- _To-do item_
Look in the data below for the line that contains "X246775000Y-159775000D03*". Copy that line and the remaining lines exactly.

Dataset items

• • • • •

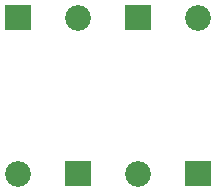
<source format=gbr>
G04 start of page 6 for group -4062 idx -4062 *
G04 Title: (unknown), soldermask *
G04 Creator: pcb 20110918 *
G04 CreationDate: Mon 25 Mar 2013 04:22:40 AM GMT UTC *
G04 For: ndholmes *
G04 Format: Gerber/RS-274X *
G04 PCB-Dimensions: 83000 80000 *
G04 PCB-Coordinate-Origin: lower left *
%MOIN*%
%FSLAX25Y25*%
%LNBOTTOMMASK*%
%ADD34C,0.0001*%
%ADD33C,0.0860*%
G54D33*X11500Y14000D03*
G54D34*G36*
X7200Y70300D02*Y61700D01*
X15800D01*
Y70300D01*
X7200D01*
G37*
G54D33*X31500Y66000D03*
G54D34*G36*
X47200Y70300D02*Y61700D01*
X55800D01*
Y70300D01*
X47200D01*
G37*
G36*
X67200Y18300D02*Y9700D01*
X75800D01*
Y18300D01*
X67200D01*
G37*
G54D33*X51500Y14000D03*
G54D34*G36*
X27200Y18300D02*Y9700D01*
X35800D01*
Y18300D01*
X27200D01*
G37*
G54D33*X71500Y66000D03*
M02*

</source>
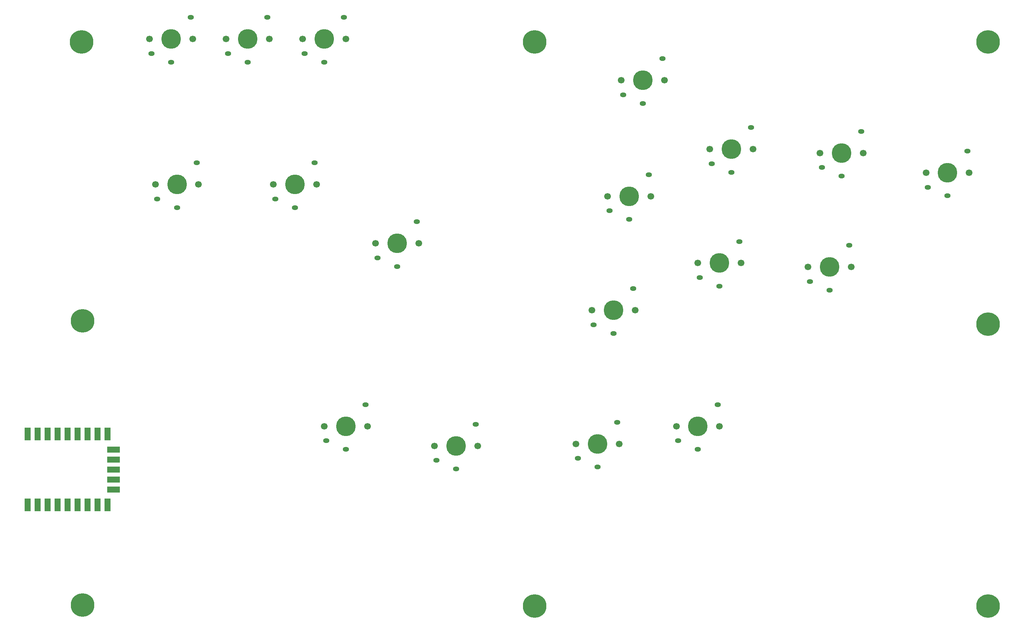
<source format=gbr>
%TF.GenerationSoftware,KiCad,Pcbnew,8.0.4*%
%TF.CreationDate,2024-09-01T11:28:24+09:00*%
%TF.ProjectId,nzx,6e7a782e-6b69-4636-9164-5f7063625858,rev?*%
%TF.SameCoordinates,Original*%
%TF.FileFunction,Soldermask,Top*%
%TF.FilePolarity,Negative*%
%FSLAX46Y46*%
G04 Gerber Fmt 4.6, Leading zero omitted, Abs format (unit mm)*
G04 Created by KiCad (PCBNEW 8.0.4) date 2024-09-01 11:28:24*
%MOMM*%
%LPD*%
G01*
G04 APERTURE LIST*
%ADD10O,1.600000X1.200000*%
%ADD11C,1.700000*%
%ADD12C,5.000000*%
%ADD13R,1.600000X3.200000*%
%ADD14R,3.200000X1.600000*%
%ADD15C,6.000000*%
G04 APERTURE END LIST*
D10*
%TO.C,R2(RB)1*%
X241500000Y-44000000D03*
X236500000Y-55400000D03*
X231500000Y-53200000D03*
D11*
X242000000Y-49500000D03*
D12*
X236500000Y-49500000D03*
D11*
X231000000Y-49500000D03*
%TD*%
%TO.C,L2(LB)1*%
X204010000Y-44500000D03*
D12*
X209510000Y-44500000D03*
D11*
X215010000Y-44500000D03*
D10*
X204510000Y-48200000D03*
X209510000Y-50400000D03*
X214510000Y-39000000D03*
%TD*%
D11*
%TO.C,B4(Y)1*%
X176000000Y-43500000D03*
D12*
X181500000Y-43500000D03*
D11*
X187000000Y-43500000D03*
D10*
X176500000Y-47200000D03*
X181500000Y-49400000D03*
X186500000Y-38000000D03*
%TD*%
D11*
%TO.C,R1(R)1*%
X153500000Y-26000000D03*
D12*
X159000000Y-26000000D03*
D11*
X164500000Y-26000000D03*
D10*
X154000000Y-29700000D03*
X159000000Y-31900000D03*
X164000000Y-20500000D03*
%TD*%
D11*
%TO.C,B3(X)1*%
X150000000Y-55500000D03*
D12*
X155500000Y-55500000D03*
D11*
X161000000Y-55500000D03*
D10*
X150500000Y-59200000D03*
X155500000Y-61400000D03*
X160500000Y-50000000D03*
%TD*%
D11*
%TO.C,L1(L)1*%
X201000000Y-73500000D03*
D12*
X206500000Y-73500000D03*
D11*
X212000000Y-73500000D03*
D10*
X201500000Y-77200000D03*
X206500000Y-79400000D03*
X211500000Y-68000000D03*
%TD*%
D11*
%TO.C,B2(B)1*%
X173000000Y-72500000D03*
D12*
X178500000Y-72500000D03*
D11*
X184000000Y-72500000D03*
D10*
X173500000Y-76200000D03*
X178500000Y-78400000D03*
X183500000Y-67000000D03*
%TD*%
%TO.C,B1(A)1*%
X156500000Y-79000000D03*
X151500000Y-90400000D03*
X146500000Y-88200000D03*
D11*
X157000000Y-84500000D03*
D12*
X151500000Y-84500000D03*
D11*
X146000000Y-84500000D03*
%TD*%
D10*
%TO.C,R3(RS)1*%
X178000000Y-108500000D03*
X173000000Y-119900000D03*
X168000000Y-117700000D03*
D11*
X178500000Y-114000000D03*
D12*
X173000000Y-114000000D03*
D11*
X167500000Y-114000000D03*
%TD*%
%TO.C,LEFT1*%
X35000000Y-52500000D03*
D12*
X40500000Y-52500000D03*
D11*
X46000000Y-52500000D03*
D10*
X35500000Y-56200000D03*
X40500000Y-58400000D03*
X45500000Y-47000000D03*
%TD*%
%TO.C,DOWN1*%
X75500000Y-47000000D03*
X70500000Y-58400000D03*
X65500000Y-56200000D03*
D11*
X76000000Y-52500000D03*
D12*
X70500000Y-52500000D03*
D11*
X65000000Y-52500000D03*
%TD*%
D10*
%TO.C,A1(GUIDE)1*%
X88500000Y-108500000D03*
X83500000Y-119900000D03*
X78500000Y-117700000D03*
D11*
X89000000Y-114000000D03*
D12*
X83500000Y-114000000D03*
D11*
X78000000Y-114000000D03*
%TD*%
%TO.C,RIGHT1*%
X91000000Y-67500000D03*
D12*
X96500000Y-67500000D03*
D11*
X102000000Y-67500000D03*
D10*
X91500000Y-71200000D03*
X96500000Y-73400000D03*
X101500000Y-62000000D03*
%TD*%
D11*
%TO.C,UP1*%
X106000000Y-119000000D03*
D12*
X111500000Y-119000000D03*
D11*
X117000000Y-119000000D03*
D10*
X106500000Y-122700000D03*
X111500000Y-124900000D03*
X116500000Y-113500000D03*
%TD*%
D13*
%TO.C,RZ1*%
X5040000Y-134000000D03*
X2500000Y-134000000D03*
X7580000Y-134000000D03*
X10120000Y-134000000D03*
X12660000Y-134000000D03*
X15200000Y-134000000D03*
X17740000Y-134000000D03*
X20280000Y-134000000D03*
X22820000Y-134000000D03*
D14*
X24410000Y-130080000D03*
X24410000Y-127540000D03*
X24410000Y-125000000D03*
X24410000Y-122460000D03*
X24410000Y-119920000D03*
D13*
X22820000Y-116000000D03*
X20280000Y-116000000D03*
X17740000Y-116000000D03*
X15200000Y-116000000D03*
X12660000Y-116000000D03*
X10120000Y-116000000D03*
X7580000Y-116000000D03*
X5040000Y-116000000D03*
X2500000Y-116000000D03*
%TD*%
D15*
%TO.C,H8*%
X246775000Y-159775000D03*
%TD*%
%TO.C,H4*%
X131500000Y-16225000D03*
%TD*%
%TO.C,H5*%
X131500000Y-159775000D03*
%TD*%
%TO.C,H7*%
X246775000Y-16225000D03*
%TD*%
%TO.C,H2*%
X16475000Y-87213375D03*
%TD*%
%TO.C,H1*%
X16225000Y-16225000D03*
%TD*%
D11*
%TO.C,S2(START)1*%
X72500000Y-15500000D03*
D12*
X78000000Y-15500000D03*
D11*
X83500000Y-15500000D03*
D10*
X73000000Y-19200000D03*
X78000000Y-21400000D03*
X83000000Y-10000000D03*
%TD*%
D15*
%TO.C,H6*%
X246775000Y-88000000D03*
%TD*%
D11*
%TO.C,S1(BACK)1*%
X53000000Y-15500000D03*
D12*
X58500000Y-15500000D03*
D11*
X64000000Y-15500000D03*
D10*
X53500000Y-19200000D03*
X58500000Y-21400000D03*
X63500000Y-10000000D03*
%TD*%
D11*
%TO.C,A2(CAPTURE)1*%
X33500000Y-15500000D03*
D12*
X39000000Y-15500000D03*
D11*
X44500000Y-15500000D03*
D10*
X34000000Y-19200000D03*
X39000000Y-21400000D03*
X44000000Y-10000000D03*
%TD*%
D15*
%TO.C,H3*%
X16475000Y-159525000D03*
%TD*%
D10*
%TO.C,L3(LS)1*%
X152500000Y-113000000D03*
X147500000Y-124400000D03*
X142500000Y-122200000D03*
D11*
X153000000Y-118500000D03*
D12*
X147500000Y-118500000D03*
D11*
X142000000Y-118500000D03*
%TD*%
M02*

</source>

• • • • •

- _Exercise solution_
X246775000Y-159775000D03*
%TD*%
%TO.C,H4*%
X131500000Y-16225000D03*
%TD*%
%TO.C,H5*%
X131500000Y-159775000D03*
%TD*%
%TO.C,H7*%
X246775000Y-16225000D03*
%TD*%
%TO.C,H2*%
X16475000Y-87213375D03*
%TD*%
%TO.C,H1*%
X16225000Y-16225000D03*
%TD*%
D11*
%TO.C,S2(START)1*%
X72500000Y-15500000D03*
D12*
X78000000Y-15500000D03*
D11*
X83500000Y-15500000D03*
D10*
X73000000Y-19200000D03*
X78000000Y-21400000D03*
X83000000Y-10000000D03*
%TD*%
D15*
%TO.C,H6*%
X246775000Y-88000000D03*
%TD*%
D11*
%TO.C,S1(BACK)1*%
X53000000Y-15500000D03*
D12*
X58500000Y-15500000D03*
D11*
X64000000Y-15500000D03*
D10*
X53500000Y-19200000D03*
X58500000Y-21400000D03*
X63500000Y-10000000D03*
%TD*%
D11*
%TO.C,A2(CAPTURE)1*%
X33500000Y-15500000D03*
D12*
X39000000Y-15500000D03*
D11*
X44500000Y-15500000D03*
D10*
X34000000Y-19200000D03*
X39000000Y-21400000D03*
X44000000Y-10000000D03*
%TD*%
D15*
%TO.C,H3*%
X16475000Y-159525000D03*
%TD*%
D10*
%TO.C,L3(LS)1*%
X152500000Y-113000000D03*
X147500000Y-124400000D03*
X142500000Y-122200000D03*
D11*
X153000000Y-118500000D03*
D12*
X147500000Y-118500000D03*
D11*
X142000000Y-118500000D03*
%TD*%
M02*

</source>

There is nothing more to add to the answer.